FIG. 17 is a schematic view of a modified form of components of the
system associated with the third embodiment of the detector
mechanism of FIG. 13.
DETAILED DESCRIPTION OF THE INVENTION
Referring to the drawings and particularly to FIGS. 1, 3 and 8,
there is respectively illustrated three different embodiments of a
protective alarm system, generally designated 10, of the present
invention.
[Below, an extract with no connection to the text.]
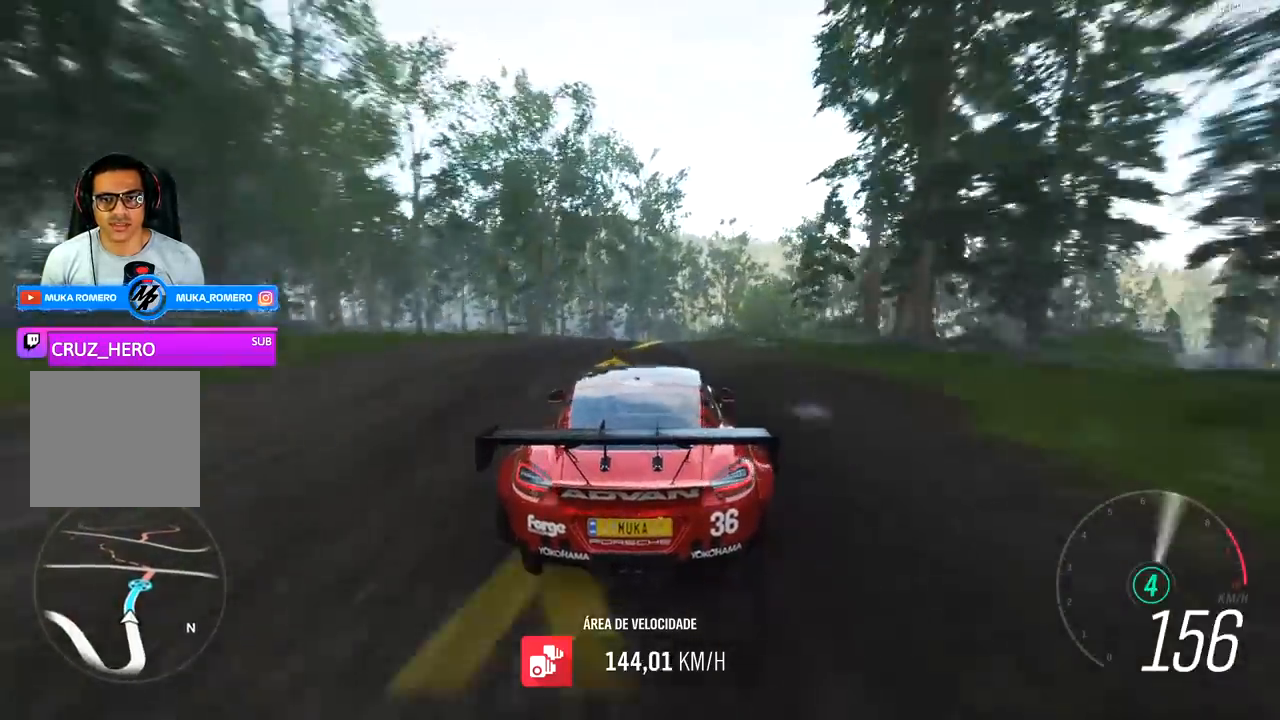
{"buttons": ["R2"], "left_stick": "right", "right_stick": "center", "events": [[100, "left_stick", "center"], [467, "left_stick", "right"]]}
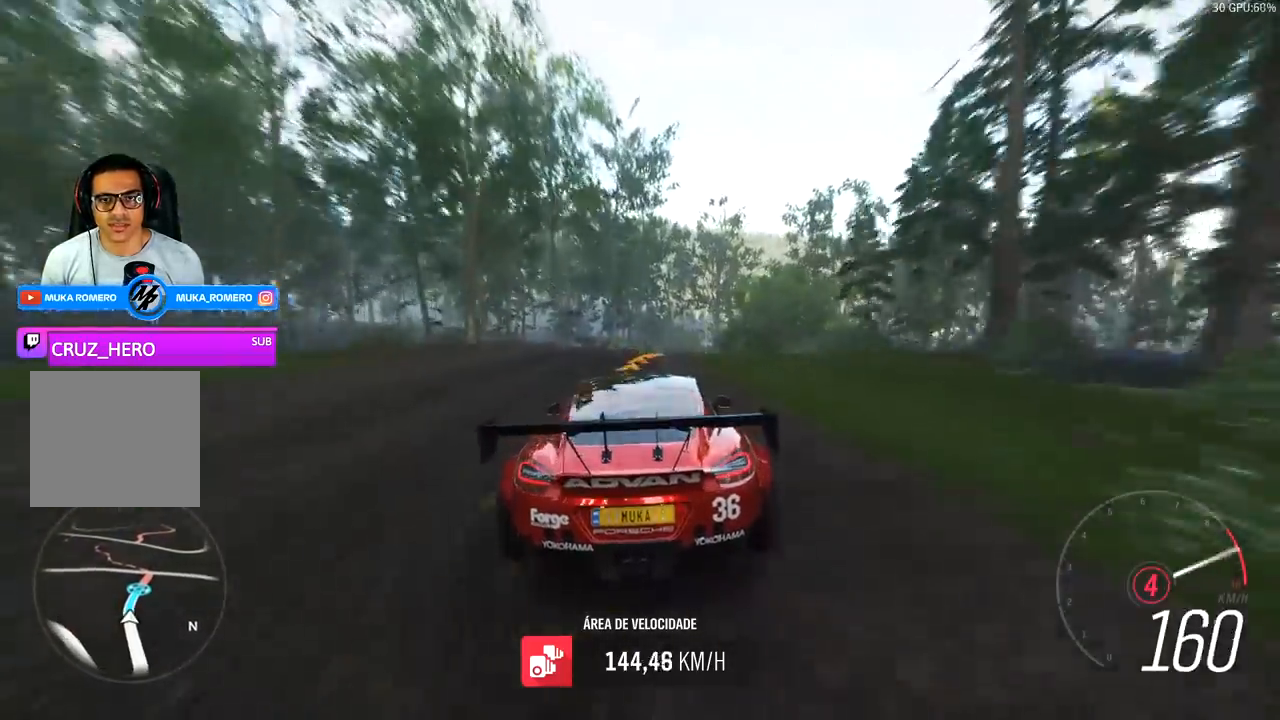
{"buttons": ["R2"], "left_stick": "center", "right_stick": "center", "events": [[167, "left_stick", "center"], [233, "left_stick", "right"], [500, "left_stick", "center"]]}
Each embodiment of the protective alarm system 10 is
shown encompassing an area to be protected, such as a swimming pool
P, as schematically illustrated in FIGS. 1, 3 and 8.
Basically, the protective alarm system 10 includes an enclosure
arrangement 12 including a hose means 14 filled with a fluid F and
substantially surrounding the perimeter of the swimming pool P to
be protected. The protective alarm system 10 also includes means in
the form of a detector mechanism 16 connected to the enclosure
arrangement 12. The detector mechanism 16 is operable to detect a
change in pressure of the fluid filling the hose means 14 in
response to transfer of the weight of a person (not shown) onto the
hose means 14, such as by stepping thereon, and thereby transfer of
the person's weight to the fluid therein by compression of the hose
means 14. The protective alarm system 10 further includes means in
the form of an alarm mechanism 18 connected to the detector
mechanism 16 and being operable to generate a warning signal in
response to the detection of the change in the fluid pressure in
the hose means 14 by the detector mechanism 16 due to the person
stepping on the hose means 14.
Referring to FIGS. 1 and 2, there is illustrated the first
embodiment of the protective alarm system 10 of the present
invention. In the first embodiment, the hose means 14 is a single
flexible hose 14 filled with the fluid F, such as air or water, and
laid on a surface S of the area surrounding the pool P so as to
enclose the perimeter of area to be protected. The enclosure
arrangement 12 also includes a plurality of modular panels 20
arranged end-to-end and placed over and resting upon the hose 14 so
as to completely cover the hose 14. The panels 20 are sufficiently
wide to cause a person approaching the area surrounded by the hose
14 to step on at least one of the panels 20. Thus, the person will
not be able to reach the pool P without stepping on at least one of
the panels 20. The panels 20 are sufficiently stiff to cause the
weight of the person to be transferred to hose 14 with a resulting
increase in the pressure of the fluid in hose 14.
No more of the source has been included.